Dipastikan tahun 2026 kita akan memiliki Kitab Undang-Undang Hukum Acara Pidana (KUHAP) yang baru. Sekarang prosesnya terus dibahas melului inisiatif DPR RI, dengan mendengarkan dan mendapat berbagai masukan dari publik.
Semakin dibahas, persoalan yang justru mengerucut adalah perebutan kewenangan antara Kepolisian dengan Kejaksaan. Padahal kedua lembaga ini citranya sama-sama tidak bagus, bahkan sedang busuk-busuknya, di tengah kewenangannya yang begitu besar.
Bagi warga, mau Kepolisian atau pun Kejaksaan, sama-sama tidak memberikan jaminan tentang perlindungan dan keadilan. Di tangan polisi dan jaksa yang nakal, sebagus apapun KUHAP, tetap menjadi busuk, dan akhirnya hukum hanya menjadi alat pemerasan.
Apalagi ketika KUHAP itu sendiri semangatnya masih “pemenjaraan”. Sekali pun KUHAP baru, bila unjungnya pemenjaraan, maka merupakan sesuatu yang purba.
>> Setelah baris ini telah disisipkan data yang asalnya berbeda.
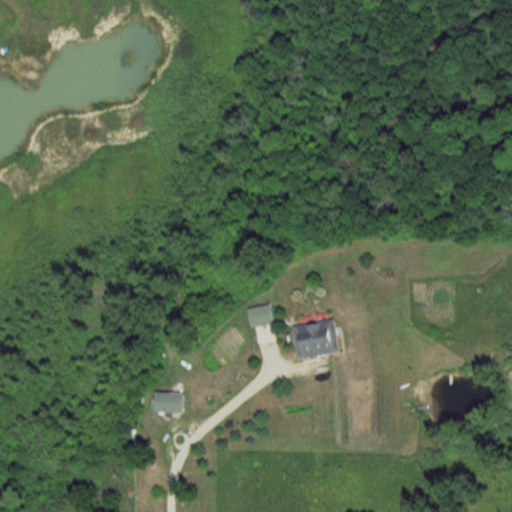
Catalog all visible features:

Bukankah pemenjaraan merupakan cara paling purba dalam memberikan efek jera kepada pelanggar hukum? Dan cara itu ternyata masih dipertahankan.
Kenapa warga yang dianggap bersalah harus dipenjara? Kapan negara mengoreksi dirinya ketika ada warga yang harus berurusan dengan hukum? Mestinya, ketika ada warga yang dianggap melanggar hukum, negara langsung mengoreksi dirinya, tentang apa yang salah dan kurang dari kebijakan, pendidikan, pelayanan publik, dan lain sebagainya. Sebab bila negara memerankan dirinya dengan baik, kemungkinan besar tidak ada pelanggaran hukum. Kesalahan warga, menjadi bagian dari introspeksi penyelenggara negara dalam menentukan berbagai kebijakannya.
Kalau pun harus pemenjaraan, di negara-negara Skandinavia misalnya, tempat dimana segala tata kelola pemerintahan menjadi rujukan. Penjara di negara-negara tersebut lebih berfokus pada rehabilitasi dari pada hukuman. Pun di Belanda, penjara mereka kosong, bahkan disewakan untuk negara lain. Karena ketika ada satu bentuk kejahatan yang dilakukan warga, negara langsung mengoreksi dirinya untuk berbenah. Kejahatan terakhir di Belanda yang harus masuk penjara karena pembunuhan, terjadi tahun 2014, menggambarkan betapa minimnya tindak pidana.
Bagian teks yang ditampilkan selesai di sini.